Saturday, 10 November 2007


While just browsing the internet I came across a couple of facts that I found rather interesting:

The first is about the infamous fugu pufferfish (Takifugu spp.) It's a well known fact that a great majority of the human genome is comprised of so called "junk DNA" (regions of DNA that has no aparent function, for those of you who dont know). What's interesting about Fugu is that it has pretty much no junk DNA whatsoever.

According to Daniel Rokhsar, "within each taxonomic grouping, there can be wide variations in genome size that are not necessarily related to the complexity of the organism. These variations appear to be due to differing amounts of 'junk' or 'selfish' DNA, often dominated by the remains of ancient viral-like genomic infections that left hundreds of thousands of repetitive elements littered throughout the genome. The Fugu genome seems to have avoided these events and sequencing it will therefore allow us to obtain a complete vertebrate genome extremely rapidly."

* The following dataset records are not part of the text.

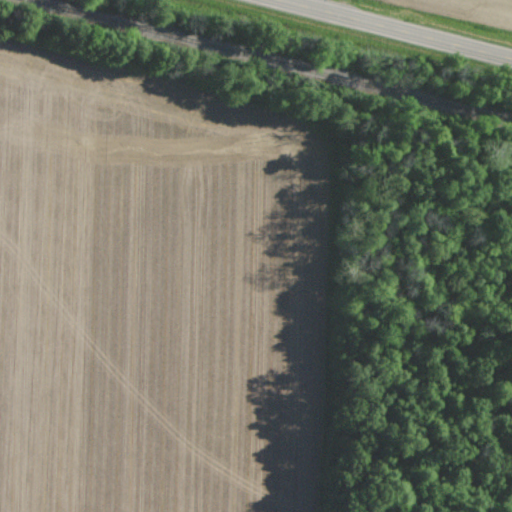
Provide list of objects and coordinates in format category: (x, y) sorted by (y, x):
road: (317, 6)
road: (390, 30)
railway: (266, 62)
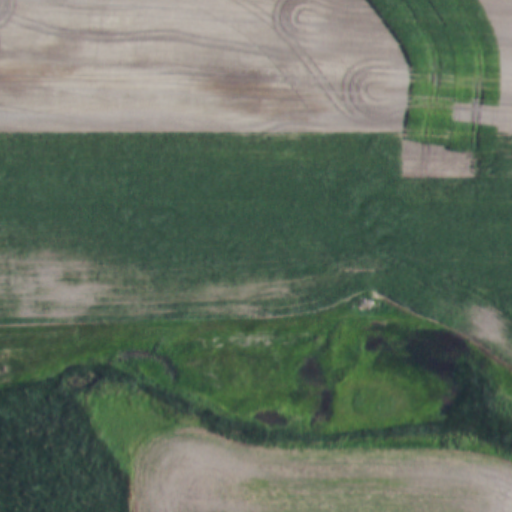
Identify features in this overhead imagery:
road: (288, 448)
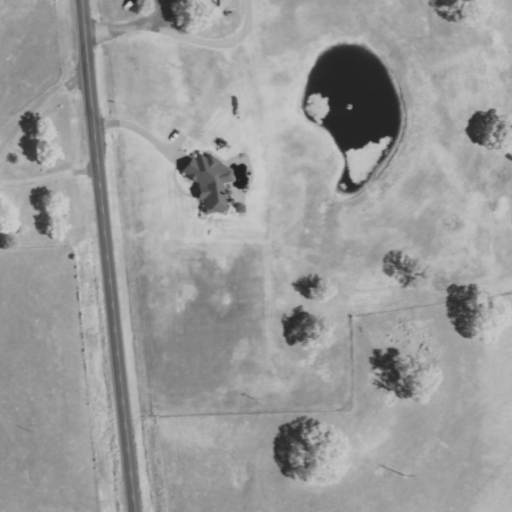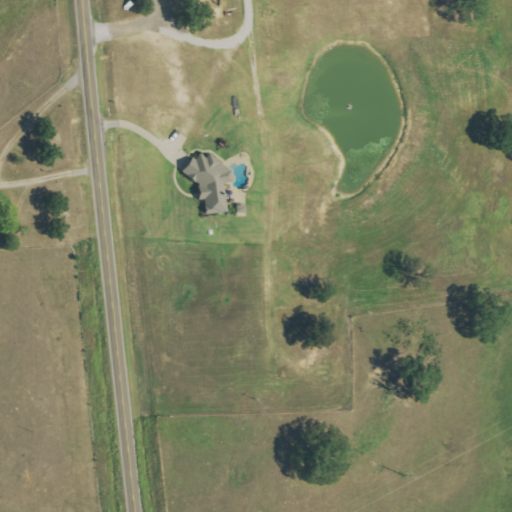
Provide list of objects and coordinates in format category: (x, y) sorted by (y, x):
road: (142, 131)
road: (3, 154)
building: (214, 181)
road: (109, 256)
power tower: (398, 480)
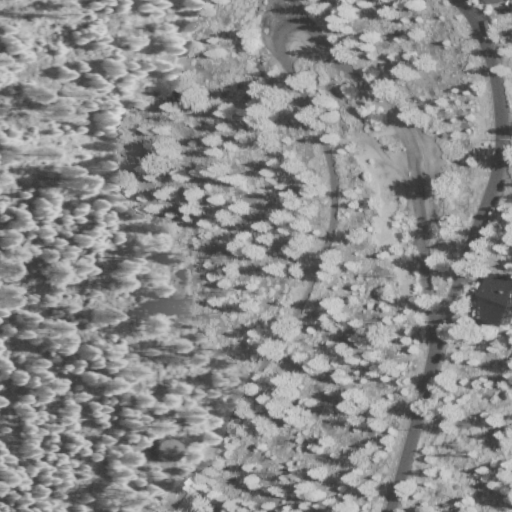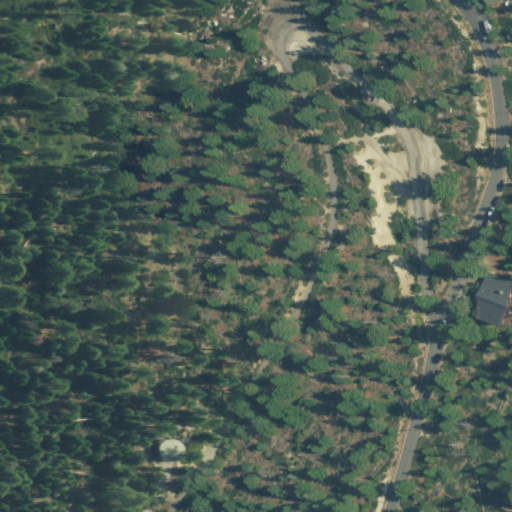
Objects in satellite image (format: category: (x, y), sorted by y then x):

It may be that Fugu represents a pristiene "primitive" verterbrate genome, since it's been untained with retrotransposons or pseudogenes. It would be interesting to find out how the species has been able to avoid this. Maybe it's genome will shed some light on the divergance of verterbrates from inverterbrates some 530 million years ago.

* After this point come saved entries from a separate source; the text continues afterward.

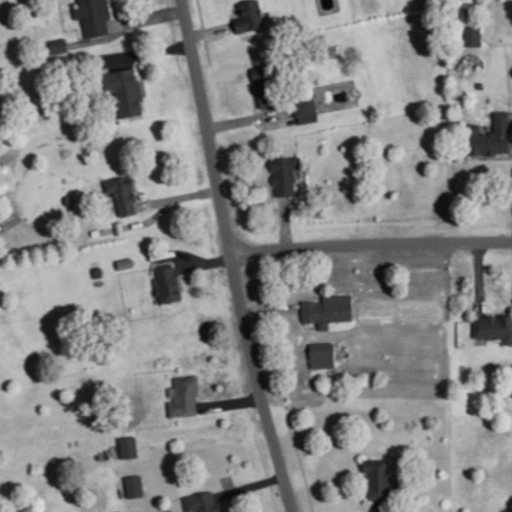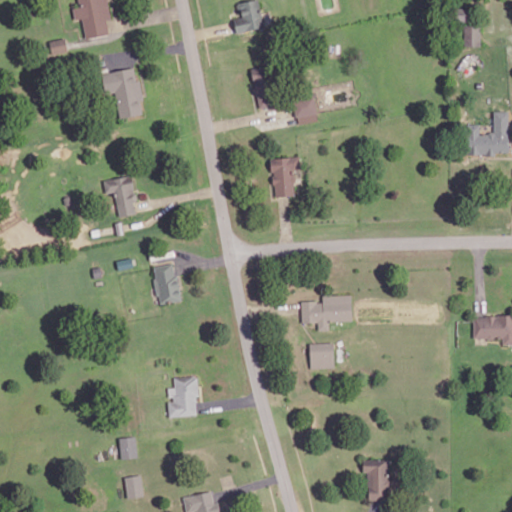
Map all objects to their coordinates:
building: (248, 16)
building: (93, 17)
building: (472, 36)
building: (58, 45)
building: (124, 91)
building: (305, 108)
building: (490, 135)
building: (285, 175)
building: (122, 193)
road: (372, 244)
road: (180, 254)
road: (233, 257)
building: (125, 261)
road: (204, 261)
building: (97, 269)
building: (166, 283)
building: (327, 310)
building: (493, 327)
building: (321, 355)
building: (183, 396)
building: (129, 445)
building: (128, 447)
building: (376, 478)
building: (134, 484)
building: (134, 485)
building: (200, 502)
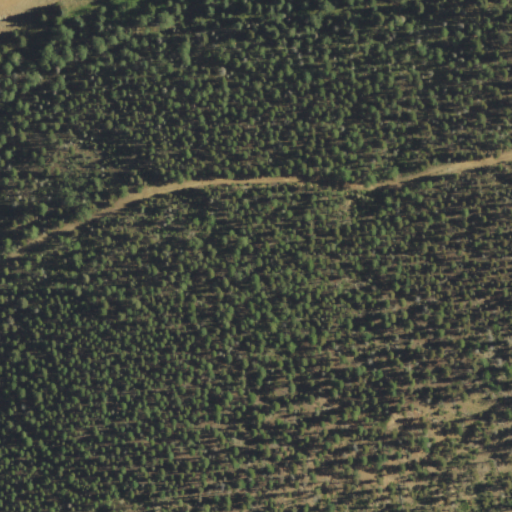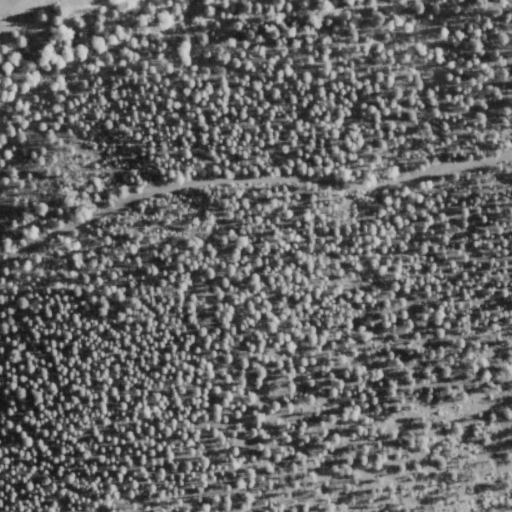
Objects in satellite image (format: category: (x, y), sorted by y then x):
road: (246, 184)
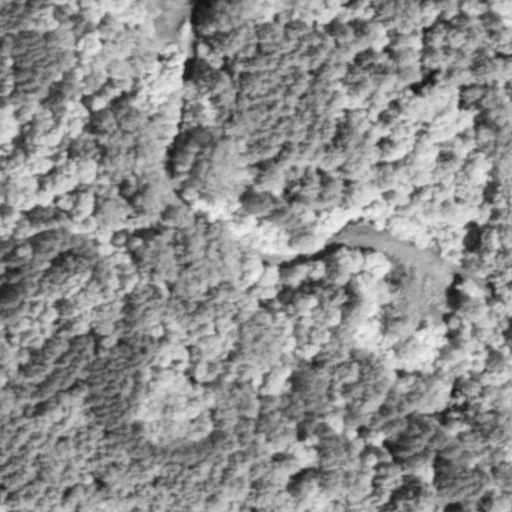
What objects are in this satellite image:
road: (147, 171)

The second interesting thing I came across was a paper on an experiment done in 1989 by Diane Dodd (Reproductive Isolation as a consequence of adaptive divergence in Drosophila pseudoobscura 1989 Evolution 43(6) pp. 1308-1311). This experiment is awesome because it shows speciation in action. What she did was raise one strain of D. pseudoobscura which, obviously, could breed with each other. She then seperated the population in two groups. One group was raised using a starch-based food, and the other was raised on a maltose-based food. These groups were reared for several generations (I think it was 8), and after were combined into one larger group again. What resulted was the maltose group only mated with the other maltose group flies; the starch flies only mated with other starch flies. There was reproductive isolation - in other words, speciation - between the two groups that started off as one interbreeding population.

This is evolution in action, folks! If anyone ever doubts that evolution is true because "no one has ever observed it", kick 'em in the shins and point them to this paper. Not only can we see the beginnings of evolution, but we can see it in as few as 8 generations.